To specify dsv parser options at instantiation, provide an `options` object.

```javascript
var opts = {
'delimiter': ',',
'parseHeaders': true,
'quoteCharacter': '\'',
'watermark': 10,
'encoding': 'utf8'
};

var parser = new DsvParser( opts );
// returns <DsvParser>
```

* * *

### Properties

<a name="property-delimiter"></a>

#### DsvParser.prototype.delimiter

The delimiter for the dsv data

```javascript
var parser = new DsvParser({
'delimiter': ','
});

var delimiter = parser.delimiter;
// returns ,
```

<a name="property-parseheaders"></a>

#### DsvParser.prototype.parseHeaders

Whether or not the dsv data's first row should be interpreted as a header

```javascript
var parser = new DsvParser({
'parseHeaders': true
});

var headers = parser.parseHeaders;
// returns true
```

<a name="property-quotecharacter"></a>

#### DsvParser.prototype.quoteCharacter

The quote character for the dsv data

```javascript
var parser = new DsvParser({
'quoteCharacter': '"'
});

var qc = parser.quoteCharacter;
// returns "
```

<a name="property-watermark"></a>

#### DsvParser.prototype.watermark

The number of rows to use when determining a delimiter when a delimiter is not provided

```javascript
var parser = new DsvParser({
'watermark': 10
});

var watermark = parser.watermark;
// returns 10
```

<a name="property-threshold"></a>

#### DsvParser.prototype.threshold

The percent of rows that must be satisfied by a potential delimiter when a delimiter is not provided

```javascript
var parser = new DsvParser({
'threshold': 0.9
});

var threshold = parser.threshold;
// returns 0.9
```

<a name="property-encoding"></a>

#### DsvParser.prototype.encoding

The encoding of the buffer that will be passed to [`DsvParser.prototype.push()`](#method-push)

```javascript
var parser = new DsvParser({
'encoding': 0.9
});

var encoding = parser.encoding;
// returns utf8
```

* * *

### Methods

<a name='method-push'></a>

#### DsvParser.prototype.push( data )

Pushes data to the parser.
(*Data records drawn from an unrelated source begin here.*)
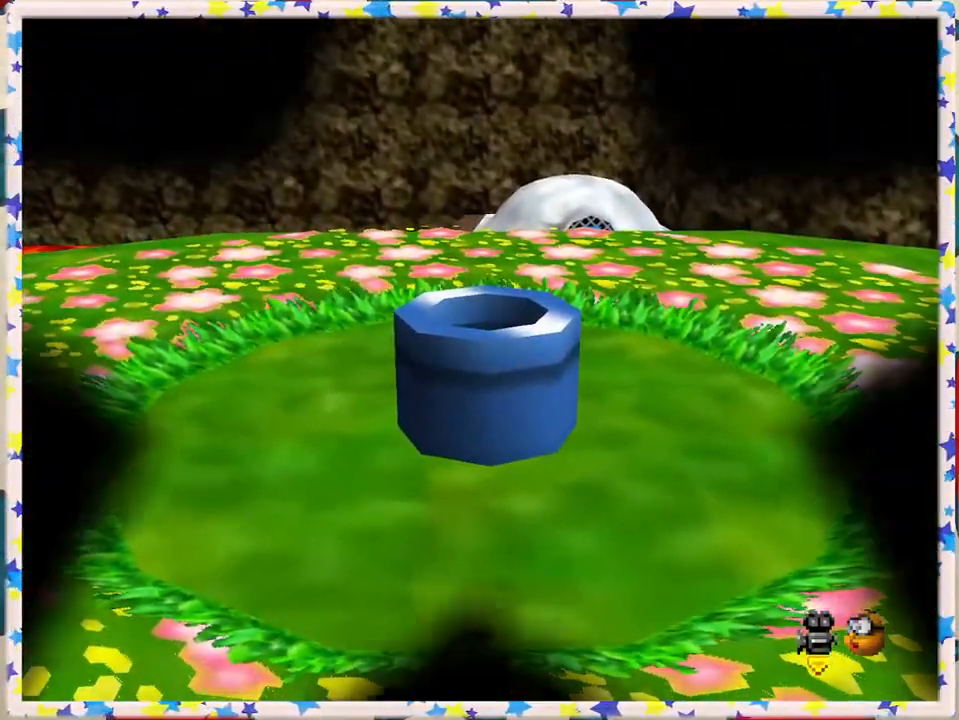
{"buttons": [], "left_stick": "center", "events": []}
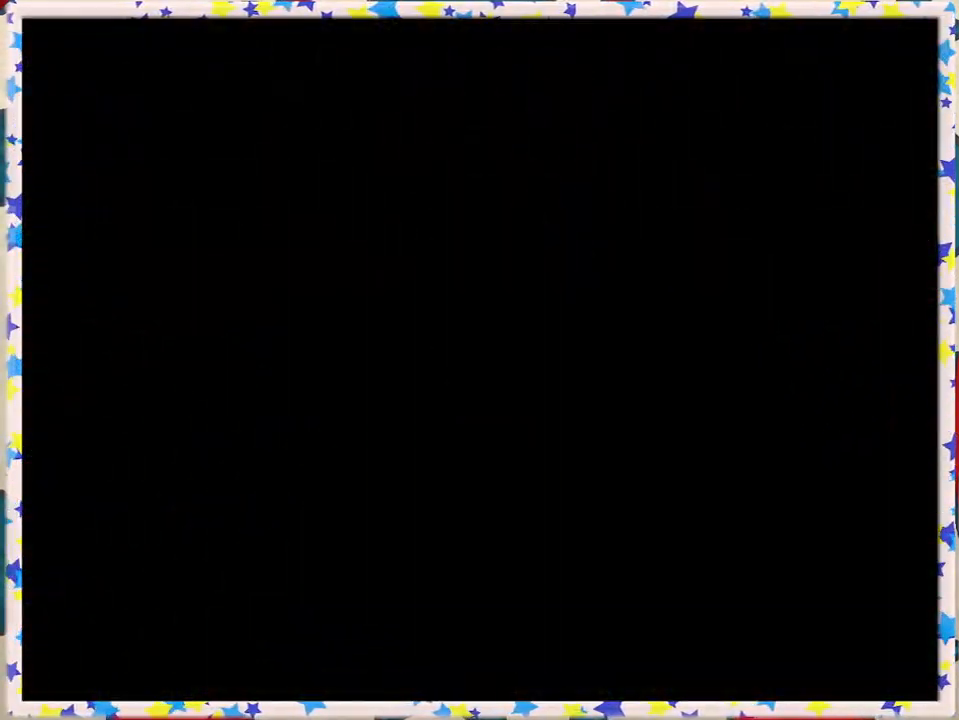
{"buttons": [], "left_stick": "center", "events": []}
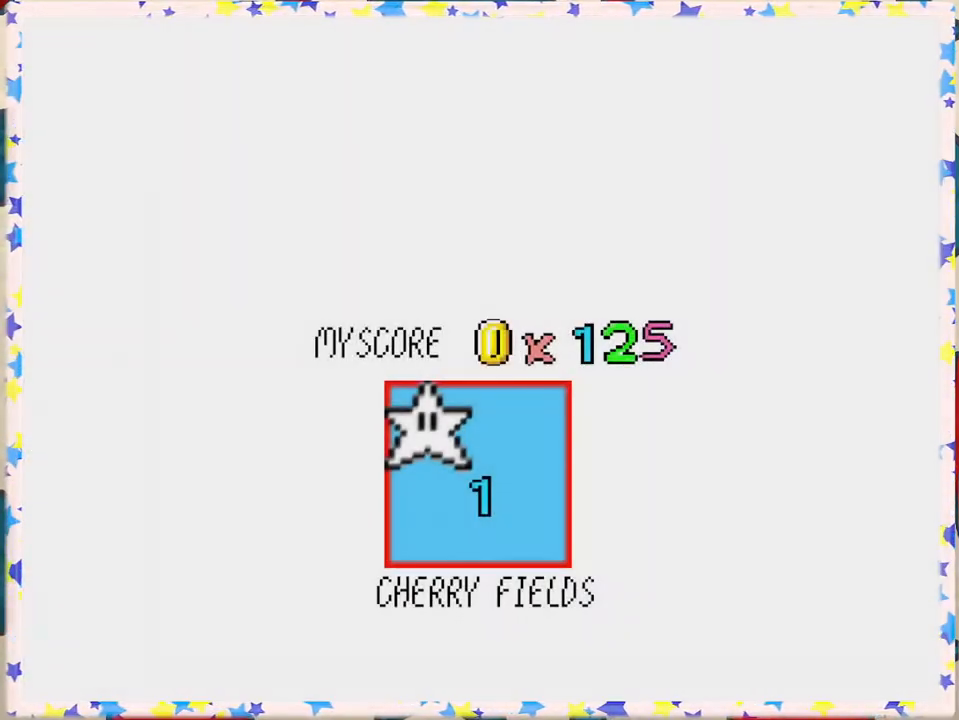
{"buttons": [], "left_stick": "center", "events": []}
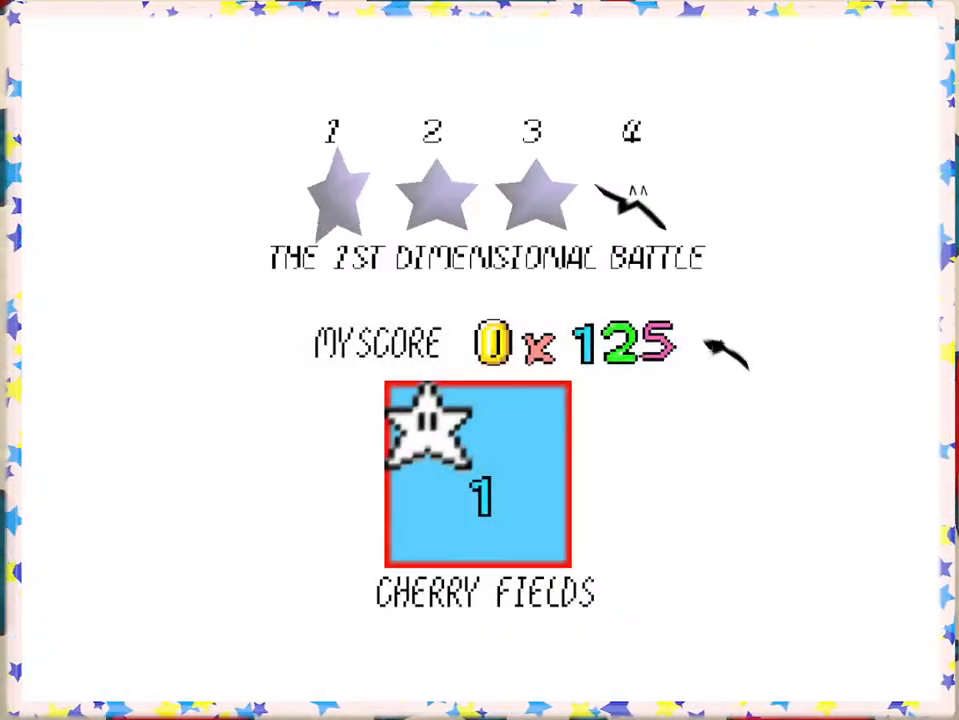
{"buttons": [], "left_stick": "center", "events": []}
This accepts either a buffer to add data or `null` to close the parser.

```javascript
var string2buffer = require( '@stdlib/buffer/from-string' );
var parser = new DsvParser();
parser.push( string2buffer( 'a,b,c' ) );
```

* * *

### Events

<a name='event-delimiter'></a>

Event emitted when `options.delimiter` is undefined, the parser has received enough records (rows) greater than or equal to `options.watermark`, and has been able to determine a delimiter. The event passes three arguments. The first argument is a string which represents the determined delimiter. The second argument is a 2d-array which represents the records parsed so far. The third argument is a list of other potentially possible delimiters.

```javascript
var parser = new DsvParser();

function listener( delimiter, rows, otherGuesses ) {
console.log( 'Determined delimiter to be ' + delimiter + '.' );
console.log( 'Parsed ' + rows.length + ' rows so far.' );
console.log( 'Other potential delimiters are ' + otherGuesses.join( ' ' ) );
}

// Attach an event listener:
parser.on( 'delimiter', listener );
```

<a name='event-header'></a>

#### 'header'

Event emitted when `options.parseHeaders` is true and the parser has received the first record (row). The event passes two arguments. The first argument is an array of fields which represents the record and the second argument represents the zero based row number which will be 0.

```javascript
var parser = new DsvParser({
'parseHeaders': true
});

function listener( headers, rowNumber ) {
console.log( rowNumber, headers );
}

// Attach an event listener:
parser.on( 'header', listener );
```

<a name='event-row'></a>

#### 'row'

Event emitted when an entire record (row) is parsed. If `options.parseHeaders` is `true`, the [`header`](#event-header) event will be emitted for the first row instead. The event passes two arguments. The first argument is an array of fields which represents the record and the second argument represents the zero based row number.

```javascript
var parser = new DsvParser();

function listener( row, rowNumber ) {
console.log( rowNumber, row );
}

// Attach an event listener:
parser.on( 'row', listener );
```

<a name='event-end'></a>

#### 'end'

Event emitted when `null` is pushed to the parser via [`DsvParser.prototype.push`](#method-push). This event will only be emitted if the data passed so far is valid dsv otherwise the [`error`](#event-error) event will be emitted.

```javascript
var parser = new DsvParser();

function listener() {
console.log( 'The parser was closed successfully' );
}

// Attach an event listener:
parser.on( 'end', listener );
```

<a name='event-error'></a>

#### 'error'

Event emitted when an error is encountered. The event passes one argument which is an instance of `Error`.

```javascript
var parser = new DsvParser();

function errorHandler( error ) {
console.log( 'An error was encountered: ' + error );
}

parser.on( 'error', errorHandler );
```

</section>

## Examples

<section class="examples">

```javascript
var string2buffer = require( '@stdlib/buffer/from-string' );
var DsvParser = require( '@stdlib/utils/parse-dsv' );

var options = {
'delimiter': ','
};
var parser = new DsvParser( options );

function listener( row, rowNumber ) {
console.log( rowNumber, row );
}

parser.on( 'row', listener);

parser.push( string2buffer( '1,2,3' ) );
parser.push( string2buffer( '\n' ) );
parser.push( string2buffer('4, 5') );
parser.push( string2buffer( ', 6' ) );
parser.push( null );
```

</section>

<section class="notes">

## Notes

Differences between the definition of the CSV format mentioned in [RFC 4180][rfc4180] and the DSV implemenatation:
rei2hu marked this conversation as resolved.
Show resolved Hide resolved

>Each record is located on a separate line, delimited by a line break (CRLF).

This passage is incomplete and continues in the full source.